Дело о деньгах. Из тайных записок Авдотьи Панаевой | страница 83



– Здорово, Никанор, – голос был фальшивый и дрожал, – ко мне сейчас дворник приходил, Куприян…

Никанор молчал. Висяша продолжил:

– Он на тебя жаловался, что ты, Никанор, приставал к его внучке. Правда это?

Ни минуты Висяша не сомневался в том, что Куприян говорил правду, но слова выходили из него словно без его участия.

– Да она сама ко мне приставала, драться лезла, вон по носу вдарила. – Действительно нос у парня был разбит, кровь под ним запеклась.

– Не вдарила нужно говорить, Никанор, а ударила. Ты должен чисто выговаривать русские слова, если хочешь поступить в университет. Поди сейчас же умойся и возьми на полке примочку!

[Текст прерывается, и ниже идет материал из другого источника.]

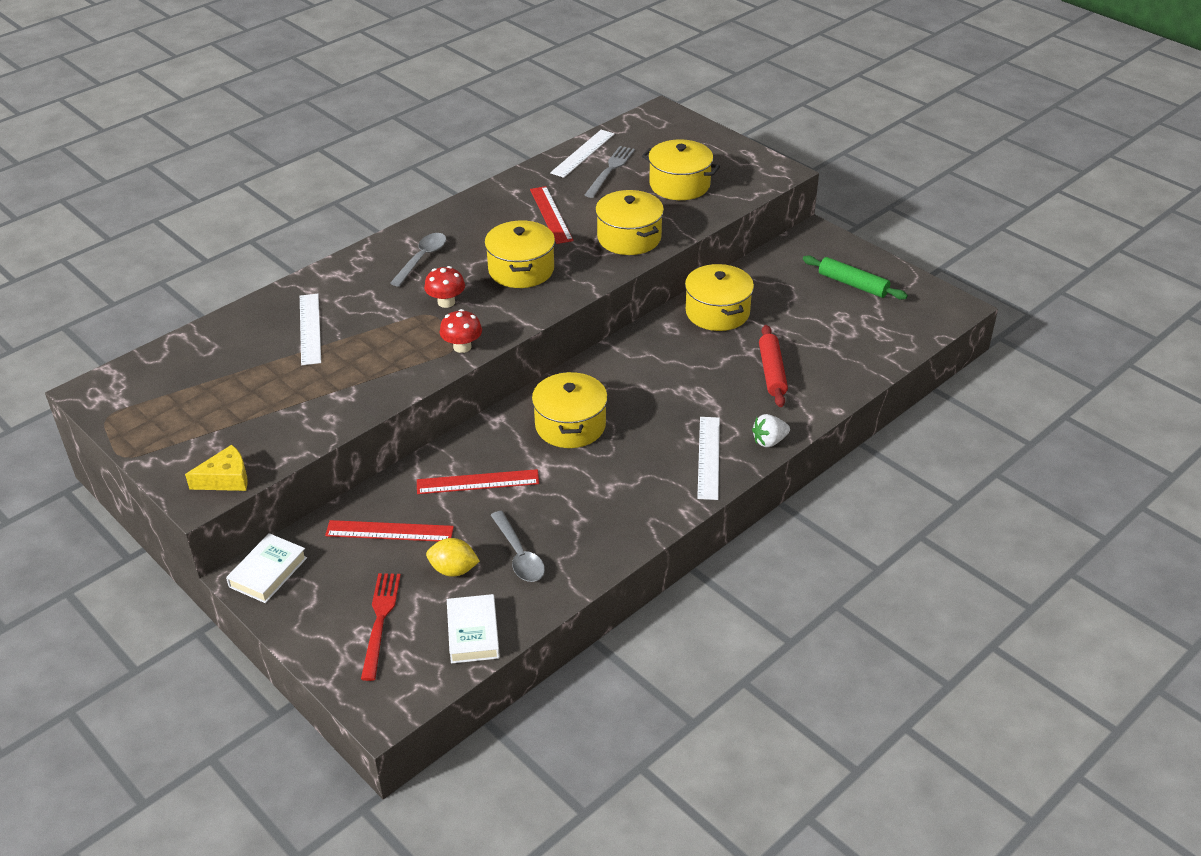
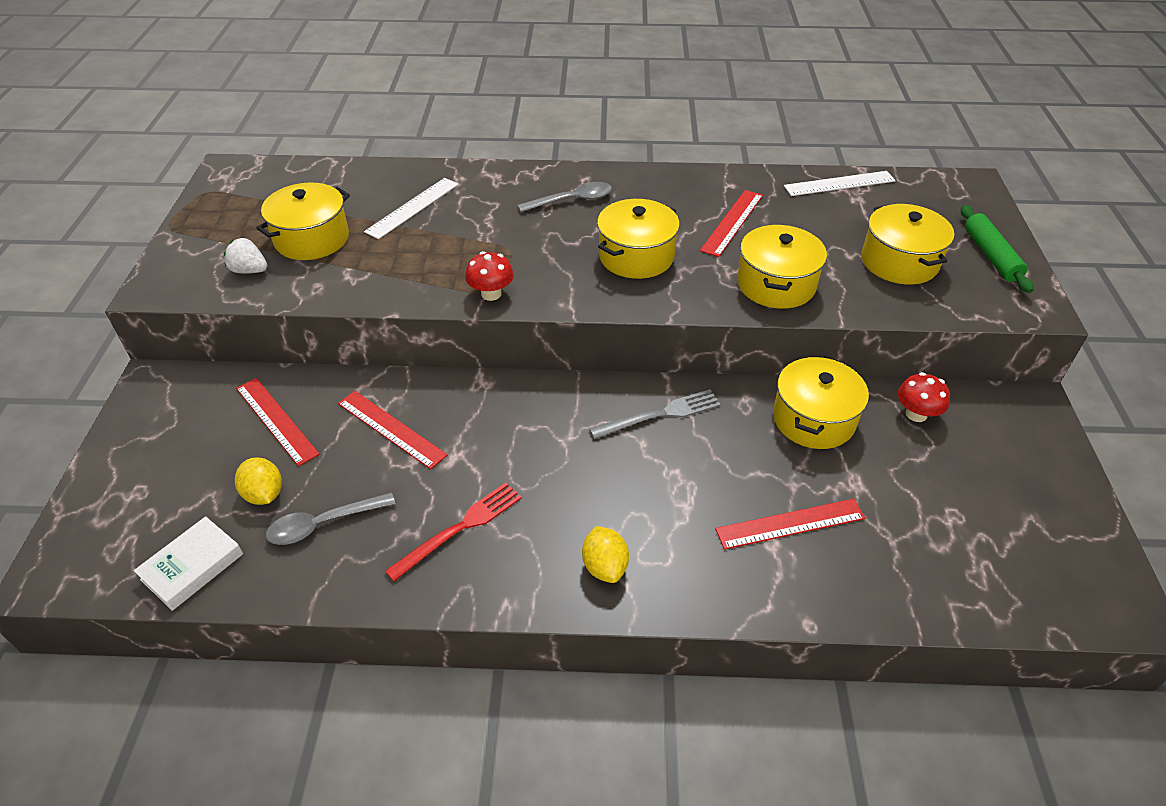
camera: 45 degrees right, 5 degrees up
yellow cheese [185,445,248,491] -> none
white book [226,533,307,603] -> none
red fork [361,573,401,681] -> red fork moved to [385,483,522,581]
red mushroom [424,266,465,308] -> red mushroom moved to [898,372,950,422]
grey spoon [491,511,545,582] -> grey spoon turned 45 degrees clockwise [266,492,395,545]
yellow pot [532,372,608,448] -> yellow pot moved to [256,182,350,260]
grey fork [585,146,635,198] -> grey fork moved to [589,389,721,439]
white ruler [697,417,720,500] -> yellow lemon [582,526,629,583]
white strawberry [752,414,790,447] -> white strawberry moved to [224,238,267,274]
red rolling pin [759,325,788,407] -> red ruler [715,499,865,550]
green rolling pin [803,255,908,300] -> green rolling pin moved to [961,205,1033,293]

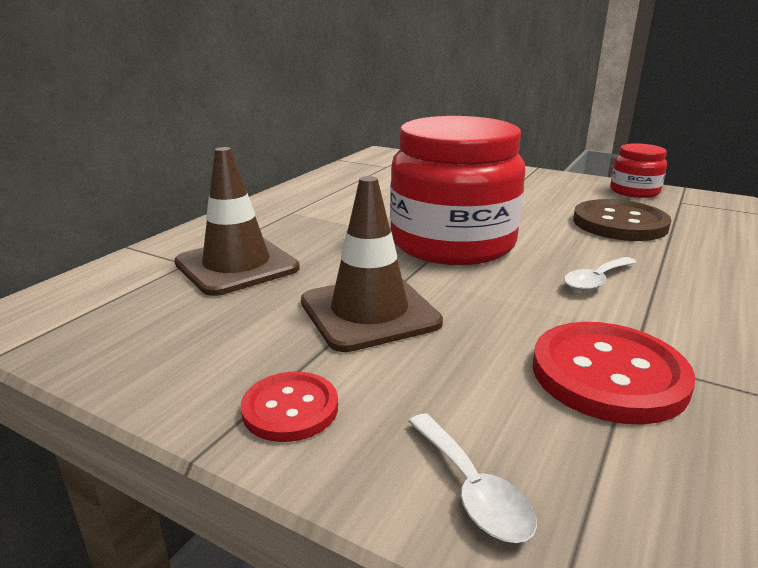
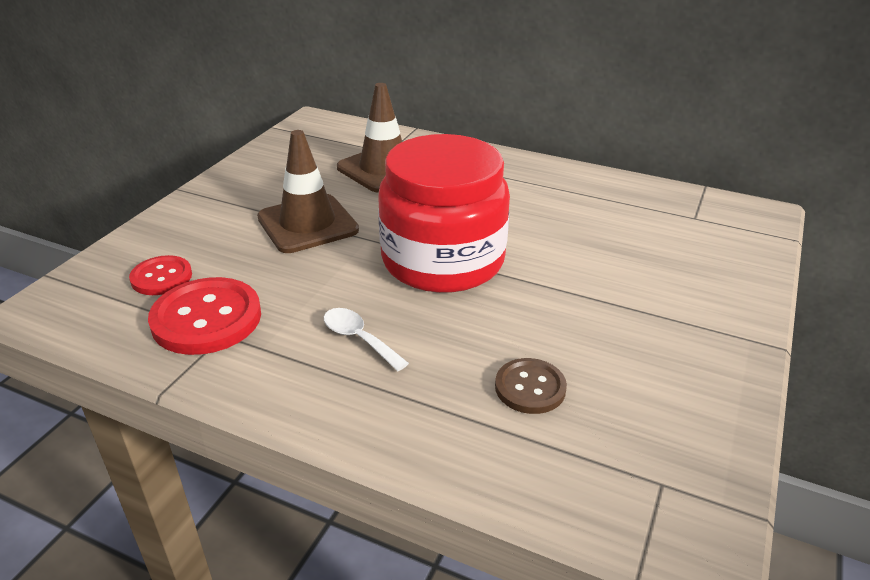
camera: 85 degrees right, 10 degrees up
red button [241,372,338,442] -> red button moved to [129,255,192,295]
white spoon [408,413,537,543] -> none
brown button [573,199,671,241] -> brown button [495,358,567,414], size x0.59
red jar [610,143,667,198] -> none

Никанор поспешно скрылся с глаз, а Висяша глубоко вздохнул, в общем – то довольный, что все кончилось мирно, он не повысил голоса на брата, а тот не зашмыгал носом и не начал тереть глаза кулаком, как уже бывало в сходных случаях. Куприян, впрочем, жаловался на непотребство Никанора в первый раз. Но и дурак бы понял, даже не видя шкодливого прыщавого юнца, что безделье и даровая кормежка не могут не пробудить в нем скрытых мужских инстинктов. А он, Висяша, разве свободен от этих инстинктов? Разве не внятна ему озабоченность Никанора? Он подумал, что еще совсем недавно ездил к «Никитским воротам», вспомнил и девку, своею могучей телесностью и бесстыдством напоминавшую красотку из «Московского листка». А симпатичная «гризетка» из модной лавки, с влажным маленьким ртом и хищными острыми зубками, к которой он ходит, когда заводятся деньги и когда душа просится из тела, а тело, в горячечном нетерпении, о душе забывает? Это как? Ведь последние рубли тратит на нее да на винцо для хозяйки этого вертепа, чьи работницы лишь для видимости заняты шитьем и глажкой… А у Никанора сапоги прохудились, да и самому уже стыдно на люди показаться в старой, чуть не истрепанной одежонке. А на вертеп тратится… Что сказать на это?

Года через два, когда он, Висяша, став сотрудником «Отечественных записок», переселился в Петербург, оставив Никанора в Москве на попечении двоюродного брата Дмитрия Петровича Иванова, он обиняками пытался того наставить насчет Никанора и его «инстинктов», мол, может, какая служанка найдется или молодуха по соседству… Было неприятно писать на эту тему в письме, но в Москву наведывался он редко – и только посылал из Питера деньги на Никанорово содержание семейству смиренного, душевно привязанного к нему Дмитрия, оставил которому не только тяжелую обузу в лице Никанора, но и вожделенное место преподавателя русского языка в Межевом институте.